The Colorado Legal Services’ budget for 2010 was $9 million, of which more than $800,000 went to the Colorado Springs office, which serves El Paso, Teller and Lincoln counties, Asher said.
While the $170,000 federal cut might seem like a drop in the bucket given the services’ multi-million-dollar budget, it is likely other donations to the Colorado Legal Services will also be cut.
State funding, about $900,000 last year to the service, is expected to dip to less than $675,000, Asher said.
In 2008 the Colorado Lawyer Trust Account Foundation, funded by the pooled interest in lawyers’ trust accounts, gave $2.4 million to Colorado Legal Services, foundation executive director Diana Poole said.
But given the federal government’s lowering of the interest rate over the last two years to get people to spend during the financial crunch, the money generated by the trust account has dropped by hundreds of thousands of dollars, Poole said.
This means less money is available for Colorado Legal Services, country bar associations and other state pro bono outfits.
This year’s COLTAF donation, to be made in full June 30, to the Legal Services is projected to be $1.76 million, Poole said. That’s a drop of $640,000 from the 2008-09 fiscal year donation.

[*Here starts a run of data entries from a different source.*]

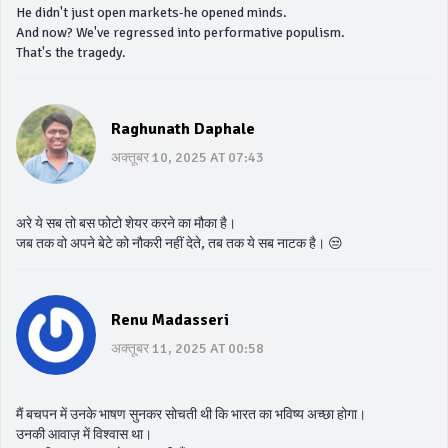
He didn't just open markets-he opened minds.
And now? We've regressed into performative populism.
That's the tragedy.
Raghunath Daphale
अक्तूबर 10, 2025 AT 07:43
अरे ये सब तो बस फोटो शेयर करने का मौका है।
जब तक वो अपने बेटे को नौकरी नहीं देते, तब तक ये सब नाटक है। 😒
Renu Madasseri
अक्तूबर 11, 2025 AT 00:58
मैं बचपन में उनके भाषण सुनकर सोचती थी कि भारत का भविष्य अच्छा होगा।
उनकी आवाज़ में विश्वास था।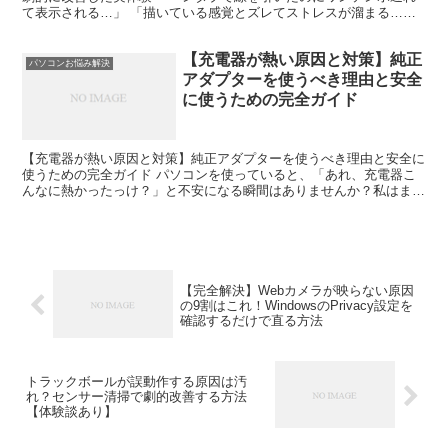
て表示される…」 「描いている感覚とズレてストレスが溜まる…」
こういったペンタブの遅延問題に悩んでいる方は非常に多...
【充電器が熱い原因と対策】純正
パソコンお悩み解決
アダプターを使うべき理由と安全
に使うための完全ガイド
【充電器が熱い原因と対策】純正アダプターを使うべき理由と安全に
使うための完全ガイド パソコンを使っていると、「あれ、充電器こ
んなに熱かったっけ？」と不安になる瞬間はありませんか？私はまさ
にその経験をしました。触れないほどではないけれど、じん...
【完全解決】Webカメラが映らない原因
の9割はこれ！WindowsのPrivacy設定を
確認するだけで直る方法
トラックボールが誤動作する原因は汚
れ？センサー清掃で劇的改善する方法
【体験談あり】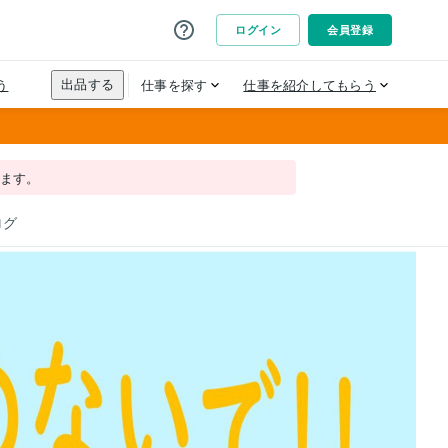
れます。
ログ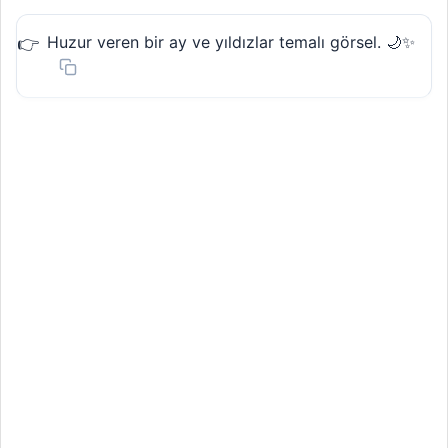
Huzur veren bir ay ve yıldızlar temalı görsel. 🌙✨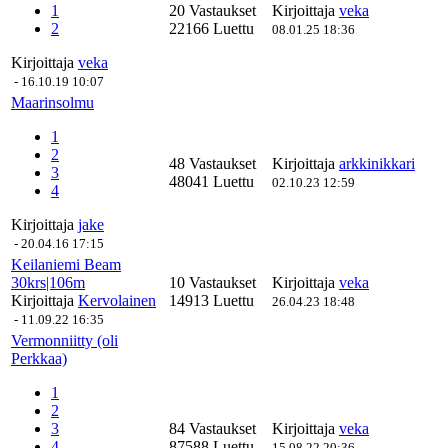
1
20 Vastaukset
Kirjoittaja
veka
2
22166 Luettu
08.01.25 18:36
Kirjoittaja
veka
-
16.10.19 10:07
Maarinsolmu
1
2
48 Vastaukset
Kirjoittaja
arkkinikkari
3
48041 Luettu
02.10.23 12:59
4
Kirjoittaja
jake
-
20.04.16 17:15
Keilaniemi Beam
30krs|106m
10 Vastaukset
Kirjoittaja
veka
Kirjoittaja
Kervolainen
14913 Luettu
26.04.23 18:48
-
11.09.22 16:35
Vermonniitty (oli
Perkkaa)
1
2
3
84 Vastaukset
Kirjoittaja
veka
4
87588 Luettu
15.08.22 20:36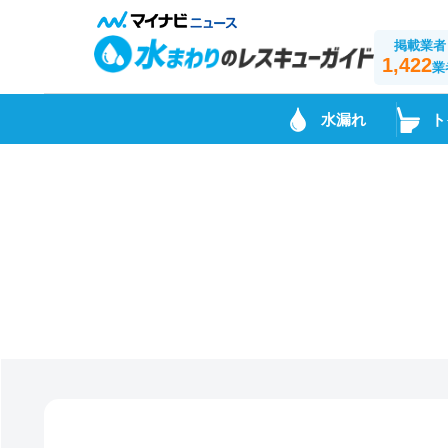
掲載業者
1,422
業
水漏れ
ト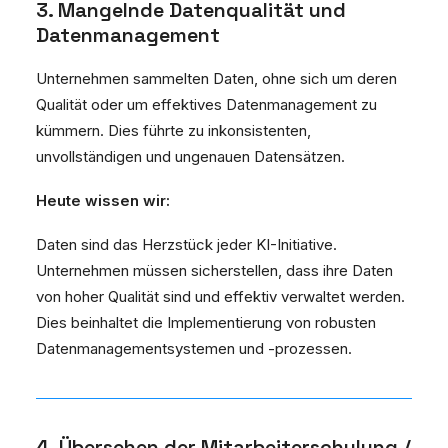
3. Mangelnde Datenqualität und
Datenmanagement
Unternehmen sammelten Daten, ohne sich um deren
Qualität oder um effektives Datenmanagement zu
kümmern. Dies führte zu inkonsistenten,
unvollständigen und ungenauen Datensätzen.
Heute wissen wir:
Daten sind das Herzstück jeder KI-Initiative.
Unternehmen müssen sicherstellen, dass ihre Daten
von hoher Qualität sind und effektiv verwaltet werden.
Dies beinhaltet die Implementierung von robusten
Datenmanagementsystemen und -prozessen.
4. Übersehen der Mitarbeiterschulung /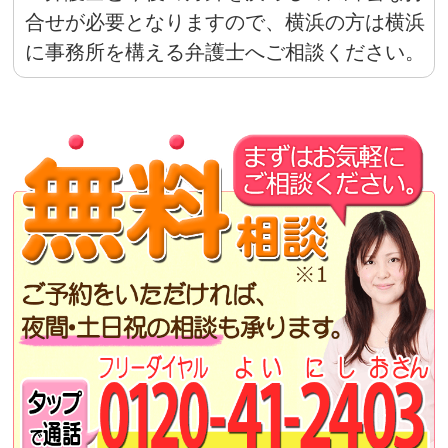
合せが必要となりますので、横浜の方は横浜
に事務所を構える弁護士へご相談ください。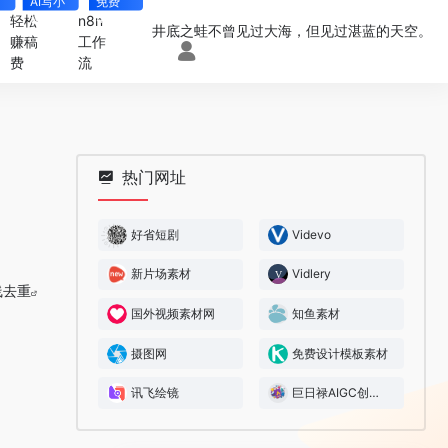
AI写小
免费
说
4000+
轻松
n8n
井底之蛙不曾见过大海，但见过湛蓝的天空。
赚稿
工作
费
流
热门网址
好省短剧
Videvo
新片场素材
Vidlery
线去重
国外视频素材网
知鱼素材
摄图网
免费设计模板素材
讯飞绘镜
巨日禄AIGC创作平台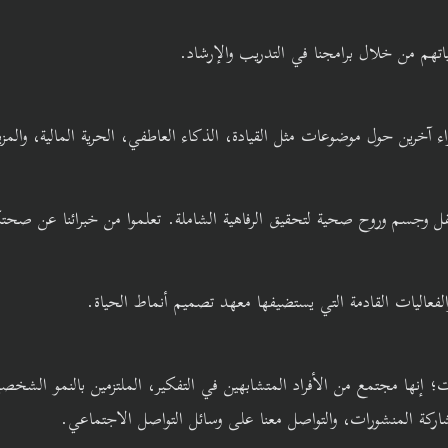
حياتهم من خلال برامجنا في التدريب والإرشاد.
ء آخرين حول موضوعات مثل القيادة، الذكاء العاطفي، الحرية المالية، والمز
وجسم وروح صحية لتحقيق الرفاهية الشاملة. تعلموا من خبرائنا عن صحت
لفعاليات القادمة التي يستضيفها معهد تصميم أنماط الحياة.
؛ إنها مجتمع من الأفراد المتشابهين في التفكير، الملتزمين بالنمو الش
اركة المنشورات، والتواصل معنا على وسائل التواصل الاجتماعي.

Funding woes could not be coming at a worse time, Asher said.
The recession and its aftermath have caused people living paycheck-to-paycheck to fall into foreclosure, eviction and other messes that can only be remedied by legal efforts, Asher said.
“Demand is greater (for civil legal services), while resources are declining,” he said.
Statewide, about 1,000 attorneys work pro bono on civil cases. In El Paso County, 390 attorneys are on the pro bono Legal Services panel, with 30 either taking cases or volunteering in the Springs office or at the monthly pro bono divorce clinic, Kilgore said.
One of the pro bono participants is Kenneth Schroer, of Schroer Law Offices in Colorado Springs.
For six years, Schroer has offered his expertise in estate planning and probate, which includes drafting wills and granting power of attorney. He sees up to three pro bono clients a month.
“It is a group disenfranchised to start with,” Schroer said of those using Colorado Legal Services. “If their (legal) problems don’t get solved at the initial level, they tend to get worse.”
Schroer said that the services’ budget crunch could be alleviated if more civil-law attorneys took pro bono work.
Colorado Legal Services estimates that only 50 civil-law attorneys out of every 1,000 in the state accept pro bono cases.
“More attorneys need to help out,” Schroer said. “Taking pro bono cases is an important part of being an attorney.”